_Text segment:_
---
= R visa =

Religious-related non-immigrant visa for the United States

The R-1 visa is a non-immigrant visa which allows travel to the United States for service as a minister or other religious occupation. Between October 2019 and September 2020, there were 2,399 R visas issued.

==Qualifications for the religious organization==
The applicant must be a nonprofit religious organization with 501(c)(3) tax-exempt status or a tax-exempt organization affiliated with a religious denomination. In either case, the applicant must have a determination letter of its tax-exempt status that was issued by the Internal Revenue Service. An organization that is authorized for the use of a group tax exemption is also eligible.

==Qualifications for the employee==
The individual must have worked for at least the preceding two years as a member of a religious denomination, and will work at least 20 hours a week for the institution while in the U.S. This is the minimum required. Working below that threshold does not qualify for the R-1 classification.
---
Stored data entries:
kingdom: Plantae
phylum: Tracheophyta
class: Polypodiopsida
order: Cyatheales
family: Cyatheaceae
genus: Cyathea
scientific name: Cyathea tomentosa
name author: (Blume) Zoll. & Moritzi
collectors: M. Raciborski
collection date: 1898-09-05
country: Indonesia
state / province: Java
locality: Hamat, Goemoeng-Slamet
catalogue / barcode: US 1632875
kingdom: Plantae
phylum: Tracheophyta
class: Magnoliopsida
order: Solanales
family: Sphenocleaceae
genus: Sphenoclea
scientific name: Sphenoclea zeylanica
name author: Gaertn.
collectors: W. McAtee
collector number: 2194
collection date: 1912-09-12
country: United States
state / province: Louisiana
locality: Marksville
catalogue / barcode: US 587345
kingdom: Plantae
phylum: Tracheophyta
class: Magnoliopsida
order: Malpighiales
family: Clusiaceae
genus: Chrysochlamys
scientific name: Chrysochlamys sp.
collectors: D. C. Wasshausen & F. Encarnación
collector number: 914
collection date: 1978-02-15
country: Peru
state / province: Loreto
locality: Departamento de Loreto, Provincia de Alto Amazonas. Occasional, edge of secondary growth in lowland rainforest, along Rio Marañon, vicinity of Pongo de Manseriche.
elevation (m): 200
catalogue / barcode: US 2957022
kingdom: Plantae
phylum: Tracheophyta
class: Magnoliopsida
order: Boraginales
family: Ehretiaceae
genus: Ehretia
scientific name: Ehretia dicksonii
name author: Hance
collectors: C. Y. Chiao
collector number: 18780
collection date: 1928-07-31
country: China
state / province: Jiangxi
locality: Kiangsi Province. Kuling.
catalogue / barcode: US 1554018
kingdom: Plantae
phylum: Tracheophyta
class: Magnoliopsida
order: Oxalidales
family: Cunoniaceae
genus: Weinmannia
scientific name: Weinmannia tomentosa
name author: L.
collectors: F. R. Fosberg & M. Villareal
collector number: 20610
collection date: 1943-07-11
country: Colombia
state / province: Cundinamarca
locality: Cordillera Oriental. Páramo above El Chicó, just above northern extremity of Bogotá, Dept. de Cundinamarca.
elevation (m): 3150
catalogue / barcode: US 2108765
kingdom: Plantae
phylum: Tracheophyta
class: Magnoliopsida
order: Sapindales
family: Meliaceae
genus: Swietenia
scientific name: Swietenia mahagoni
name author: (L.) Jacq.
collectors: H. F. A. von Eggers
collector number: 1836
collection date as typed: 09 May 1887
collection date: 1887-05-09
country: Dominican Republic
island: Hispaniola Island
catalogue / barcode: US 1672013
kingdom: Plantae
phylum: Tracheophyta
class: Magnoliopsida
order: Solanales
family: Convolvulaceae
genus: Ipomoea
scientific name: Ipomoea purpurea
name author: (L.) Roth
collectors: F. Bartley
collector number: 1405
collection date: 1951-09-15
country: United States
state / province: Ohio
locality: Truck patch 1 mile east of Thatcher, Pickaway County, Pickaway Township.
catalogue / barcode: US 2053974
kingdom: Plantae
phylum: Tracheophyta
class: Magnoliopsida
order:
---
_Tasks to complete:_
(A) According to the R visa text, how many R visas were issued between October 2019 and September 2020?
(B) In the R visa text, restate the paragraph beginning "The applicant must be a nonprofit religious organization" as a short list that keeps its main facts.
(C) Reproduce the R visa text word for word, starting at "Religious-related non-immigrant visa" and ending at "R visas issued.".

_Answers in order:_
(A) 2,399 R visas were issued.

(B)
- The applicant must be either a nonprofit religious organization with 501(c)(3) tax-exempt status or a tax-exempt organization affiliated with a religious denomination.
- Either way, it must have an IRS determination letter confirming its tax-exempt status.
- An organization authorized to use a group tax exemption is also eligible.

(C)
Religious-related non-immigrant visa for the United States

The R-1 visa is a non-immigrant visa which allows travel to the United States for service as a minister or other religious occupation. Between October 2019 and September 2020, there were 2,399 R visas issued.